And yet… I can’t hate their gaze.
Not even if it’s driven only by lust for the novelty of my virginity and innocence.
I crave the way their eyes seem to caress my body, and I’m both nervous and excited by the thoughts that must be going through their mind as they stand there and look at me dressed so scandalously.
I’m still very aware of the way my breasts are pushed up by the tight bodice of this revealing French Maid’s outfit, and the way the skirt barely even covers my silk panties.
If I’d wanted the Aurelians to think of me as a stupid bimbo, I’m already well on my way. The shame of that realization makes me angry – angry at the way the higher Sector children got to grow up learning from private schools while I learned only what I needed to survive on the streets.
But I could never have anticipated their response.
“There’s no shame, Mia,” Gallus says simply, in his deep, sonorous voice. “The city failed you. No longer will that be the case. I will hire a mentor for you – and within a month you’ll have the skills you should have been taught as a child. You’re a sharp learner, I can tell.”
I feel butterflies in my stomach, hearing a man I barely know – a richer, wiser, bigger man than any I’ve ever spoken to grant me such simple faith in my abilities.
Gallus strides up the stairway toward me, while the other two Aurelians take their seats in the middle of the library; on those enormous chairs.
Gallus reaches the top of the stairway easily, his long legs making short work of the steps I practically had to climb to reach. He towers over me as he strides to where I’m standing.
Suddenly, though, I don’t feel the same overwhelming, barely concealed need from him – the hunger that I detect so clearly from Cyrus whenever he lays his eyes on me.
I don’t feel so deliciously vulnerable – as if, at any moment, Cyrus would just reach down and kiss me. There’s none of Varian’s barely concealed judgement, either, as that battle-brother searches out my motives and tries to dissect my very being.
No, with Gallus there is, instead, a calmness to him. He is a leader not by bravery or intelligence – though he very clearly lacks neither – but through the deep, calm presence he has to him; as though he is as deep as an ocean, but as still as a lake in the moonlight.

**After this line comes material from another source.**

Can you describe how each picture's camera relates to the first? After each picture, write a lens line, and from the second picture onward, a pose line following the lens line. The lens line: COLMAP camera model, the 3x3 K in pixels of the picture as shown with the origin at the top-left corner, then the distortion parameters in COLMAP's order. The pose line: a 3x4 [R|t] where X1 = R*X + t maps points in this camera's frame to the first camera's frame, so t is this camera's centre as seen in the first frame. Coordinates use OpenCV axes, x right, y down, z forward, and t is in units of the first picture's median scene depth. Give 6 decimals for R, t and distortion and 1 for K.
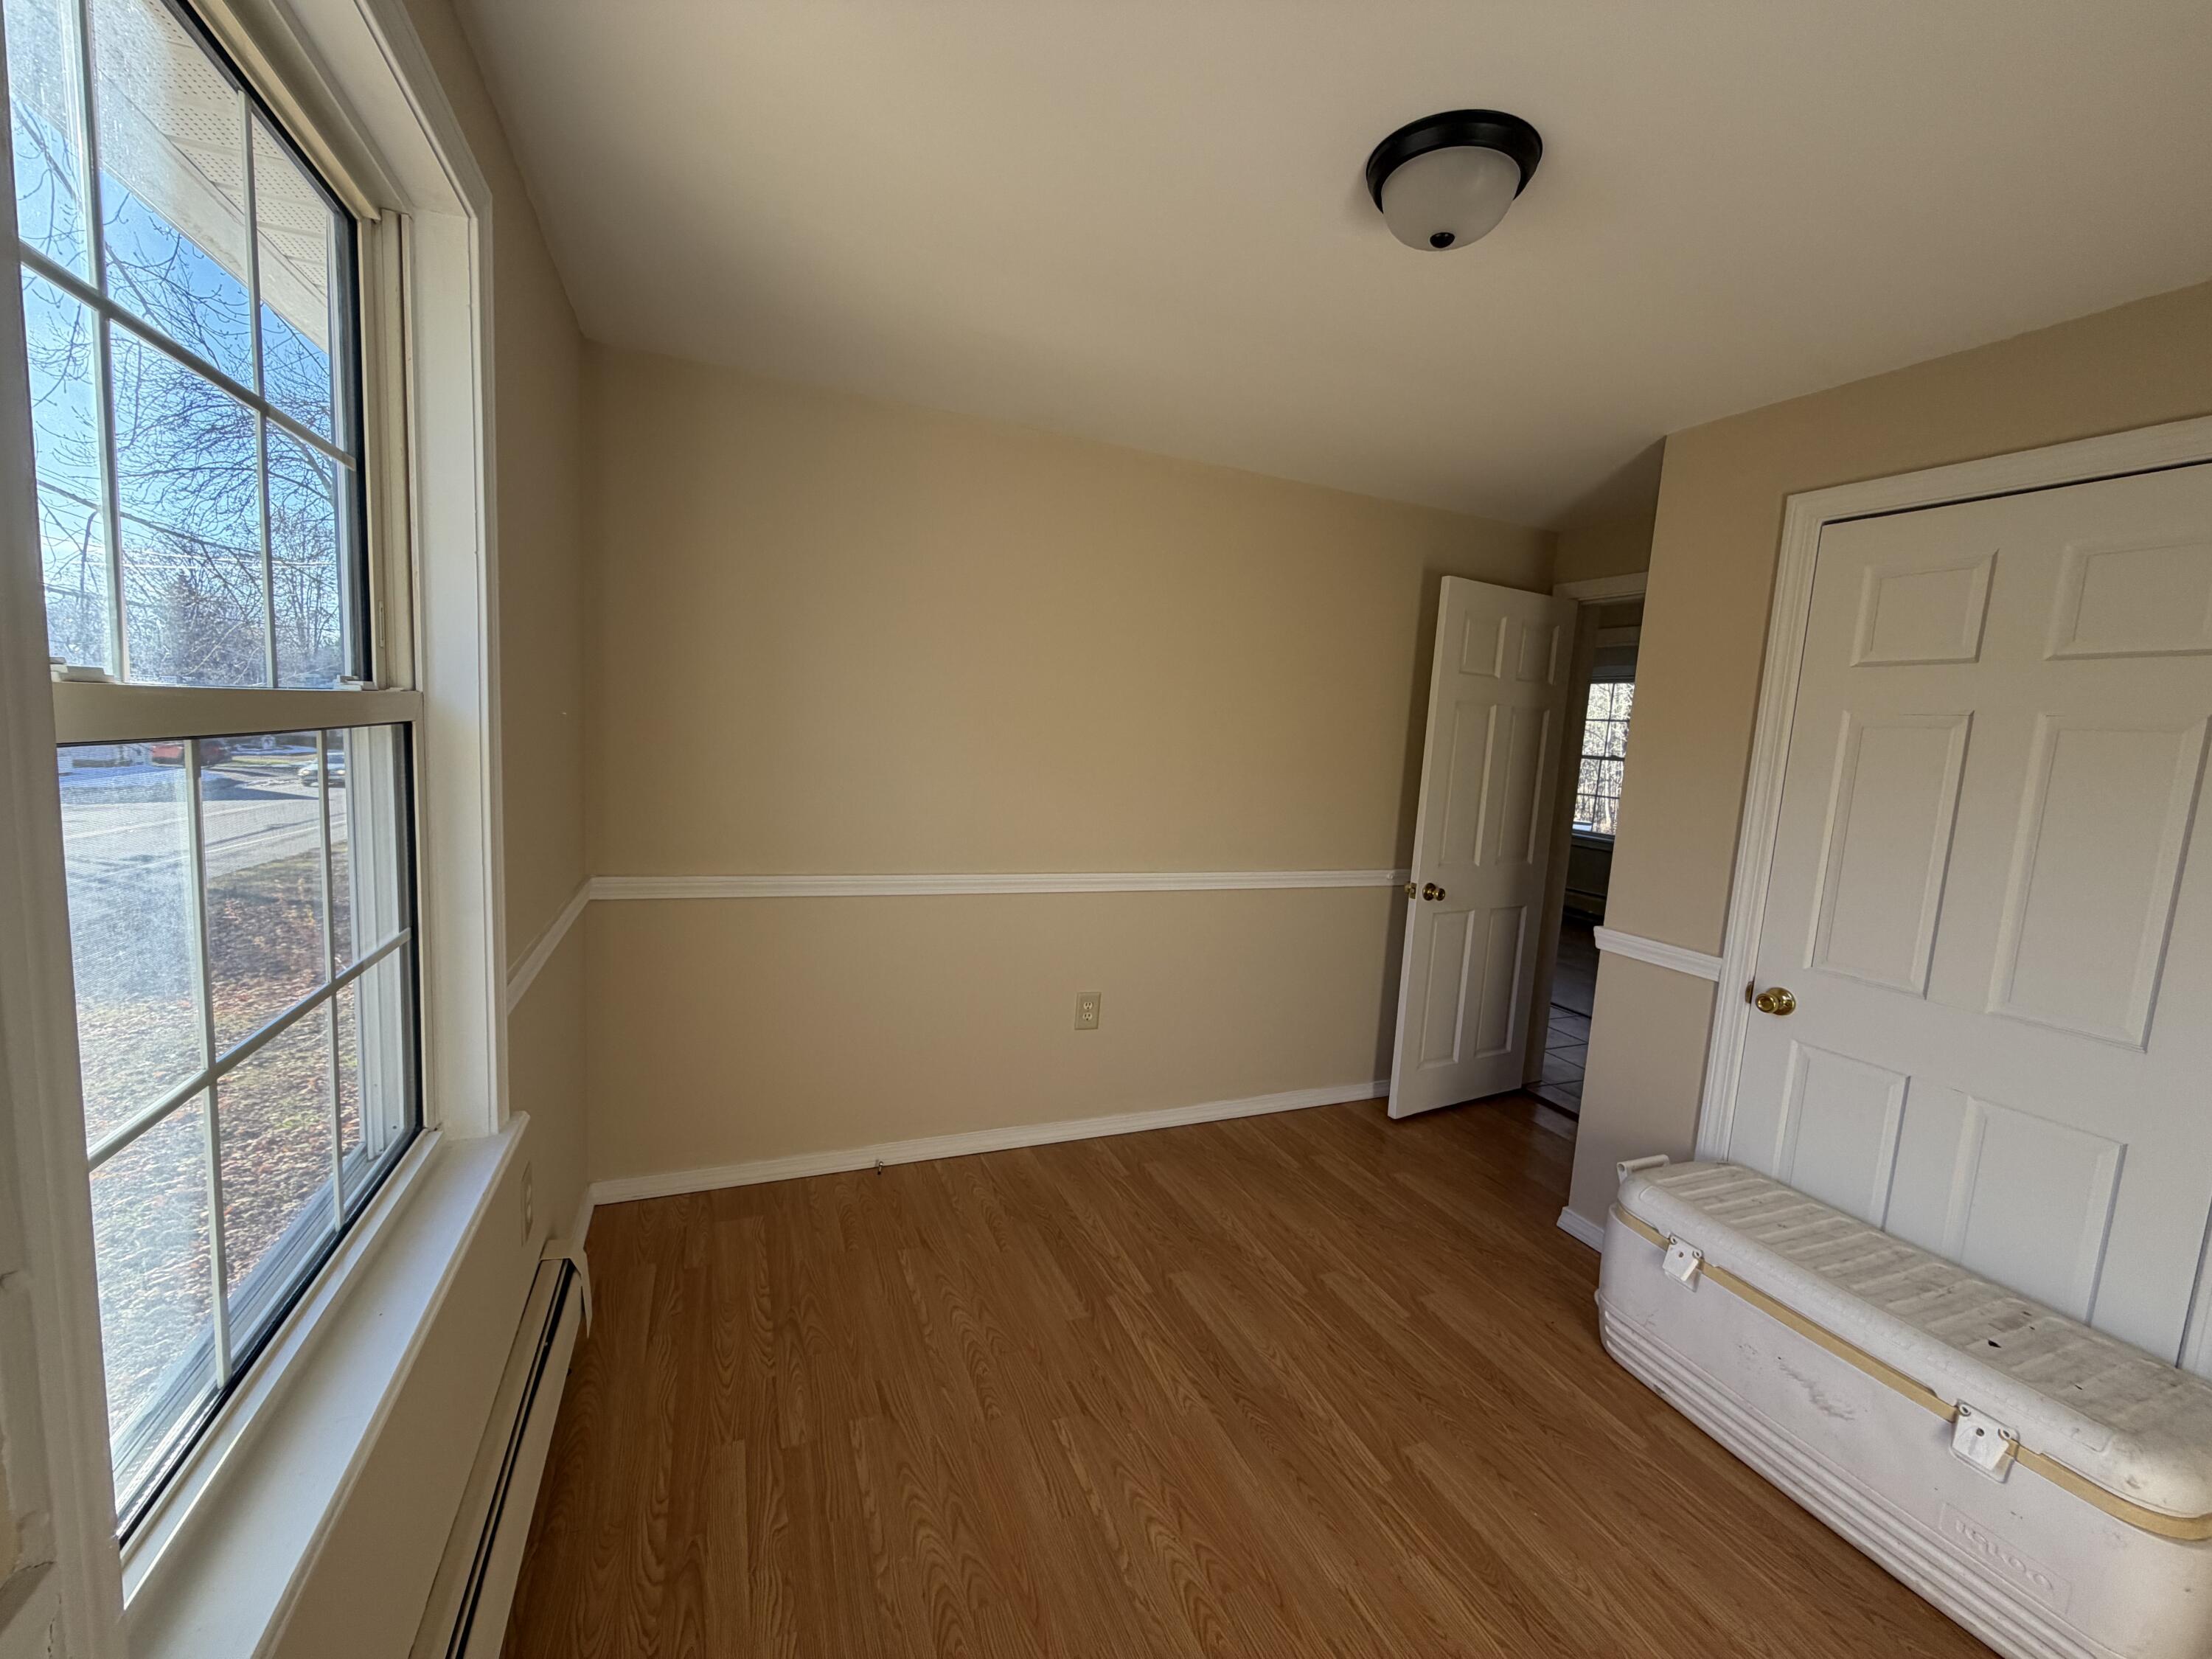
lens RADIAL K [[881.1, 0, 1110.5], [0, 881.1, 827.2], [0, 0, 1]] dist [0.001915, 0.000088]
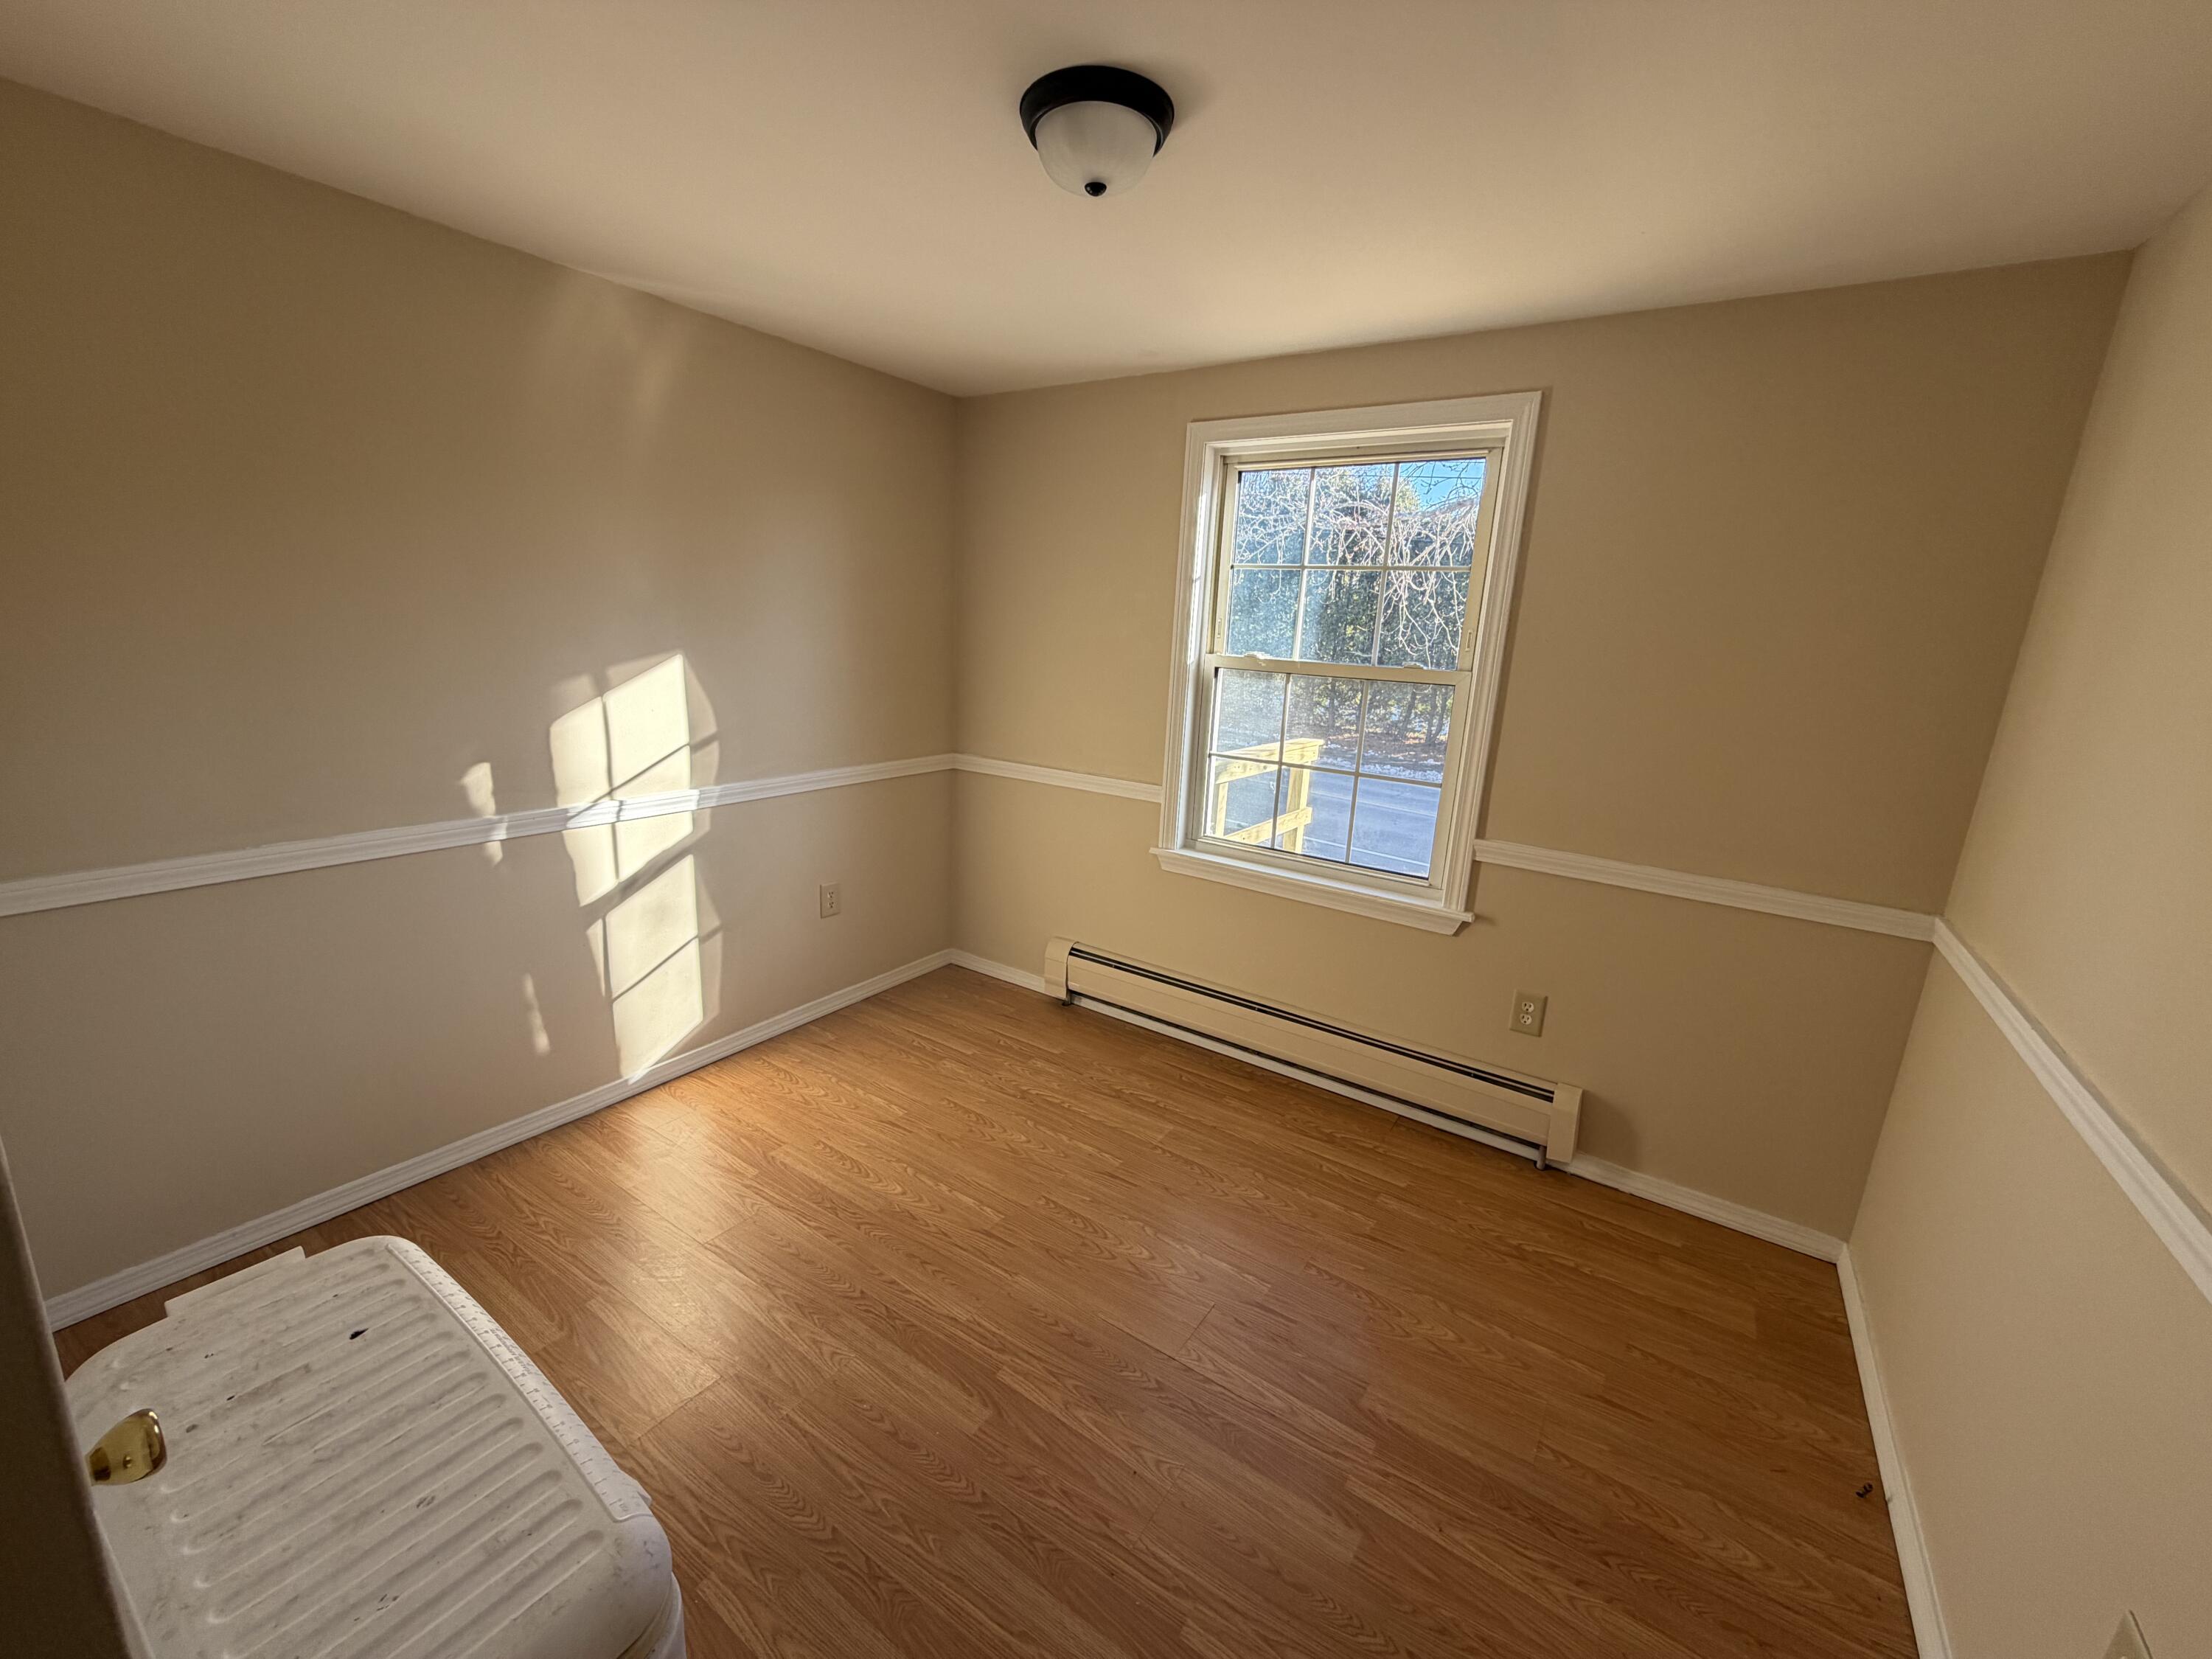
lens RADIAL K [[881.1, 0, 1109.1], [0, 881.1, 823.5], [0, 0, 1]] dist [0.001915, 0.000088]
pose [[-0.829884, 0.021945, -0.557505, 0.782727], [-0.170189, 0.941648, 0.290403, -0.204309], [0.531346, 0.335882, -0.777724, 1.676867]]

As he towers over me, Gallus looks down with a protectiveness to his gaze that makes me tremble with affection for him, and simultaneously loathe the real reason I’m here.
Don’t get fooled, I remind myself. He just wants to fuck you, Mia. He just wants to fuck you and make you another eagerly waiting hole in his harem. Anything else that he feels is simply Gallus confusing the instinct to find his Fated Mate with something more.

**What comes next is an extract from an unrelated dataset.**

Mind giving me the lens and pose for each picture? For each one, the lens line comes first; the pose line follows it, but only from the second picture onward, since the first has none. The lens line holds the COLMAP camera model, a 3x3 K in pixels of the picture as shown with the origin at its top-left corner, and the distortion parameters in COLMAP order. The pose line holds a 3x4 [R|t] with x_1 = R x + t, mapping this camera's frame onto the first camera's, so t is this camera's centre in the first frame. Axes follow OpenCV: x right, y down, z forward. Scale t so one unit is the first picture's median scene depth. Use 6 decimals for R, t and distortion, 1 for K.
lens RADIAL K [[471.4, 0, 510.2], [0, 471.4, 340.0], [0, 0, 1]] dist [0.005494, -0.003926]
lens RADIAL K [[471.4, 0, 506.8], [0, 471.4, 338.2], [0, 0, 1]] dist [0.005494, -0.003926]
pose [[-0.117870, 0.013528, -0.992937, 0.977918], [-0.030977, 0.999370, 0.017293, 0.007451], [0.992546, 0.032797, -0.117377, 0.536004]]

“Thank you, Gallus,” I murmur, gazing up into his slate-grey eyes – but it’s not without pain. I wish so deeply that somehow all this could be real – but I force such foolish thoughts out of my head. I might be a fool to them, but I will not be a fool to myself.
Gallus strides three shelves down and slides a tiny, leather-bound book from between huge, thick tomes.

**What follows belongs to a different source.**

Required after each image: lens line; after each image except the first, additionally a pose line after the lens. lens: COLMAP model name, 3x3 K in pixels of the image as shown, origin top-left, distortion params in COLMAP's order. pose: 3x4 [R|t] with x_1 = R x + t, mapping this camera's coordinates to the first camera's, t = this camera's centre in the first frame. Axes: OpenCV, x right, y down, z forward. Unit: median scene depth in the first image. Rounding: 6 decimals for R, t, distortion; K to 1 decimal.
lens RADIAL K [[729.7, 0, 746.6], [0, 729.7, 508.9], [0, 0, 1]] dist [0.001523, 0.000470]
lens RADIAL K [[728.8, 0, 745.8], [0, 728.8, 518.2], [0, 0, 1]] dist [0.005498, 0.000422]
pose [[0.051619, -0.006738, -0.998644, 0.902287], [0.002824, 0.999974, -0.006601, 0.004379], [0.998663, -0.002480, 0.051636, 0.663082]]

That one? He wants to read that one? There are books a hundred times as thick here. What wisdom could be concealed within barely a hundred pages?
As if reading my mind, Gallus tells me.
“Sun Tzu.” His voice is nearly reverential. “One of the greatest human generals of antiquity. His works are even taught on Colossus – required reading at the academy, before we trainees begin our hundred years of blood and battle in service to the Aurelian Empire.”
My memory flicks back to the conversation I had with Cyrus in his luxurious shuttle. That moment when he said he paid for everything he got from the Empire. I wonder if he was remembering something dark from his service in the army.
Gallus pauses, turning to me. His eyes meet mine, and when he speaks next, it’s as if he’s trying to make sure I understand the full implication of his words.
“Can you imagine, Mia? Cyrus, Varian and I come from the dominant race in this universe. The Aurelian Empire stretches for a million light years in every direction. Each of us is born a warrior, and destined to do battle with Scorp, and Toad, and all other manner of evil to protect the likes of humanity…”
He pauses.
“And yet they require us to study the learnings of a human general. We are the greatest warriors in the universe, and yet we still have something to learn about war from your kind.”
He nods slowly, deep in thought.
“In fact, that’s even within the pages of this book: ‘If you know the enemy and know yourself, you need not fear the result of a hundred battles. If you know yourself but not the enemy, for every victory gained you will also suffer a defeat. If you know neither the enemy nor yourself, you will succumb in every battle.’”
He slowly opens the book.
“At the academy, they teach us that to prove that even those we consider weaker than ourselves can teach us something, and even those we respect most can fall victim to arrogance.”
Gallus’s big finger traces the lines of a page. He reads: “The greatest victory is that which requires no battle.” His eyes lift to meet mine. “That is what I learned from Sun Tzu, Mia. Every business deal can be a battle, if the two sides view a deal as having a winner and a loser. No one who feels like a loser wants to be your business partner for the rest of their life. No one who feels like a winner will respect those he considers to have conquered.”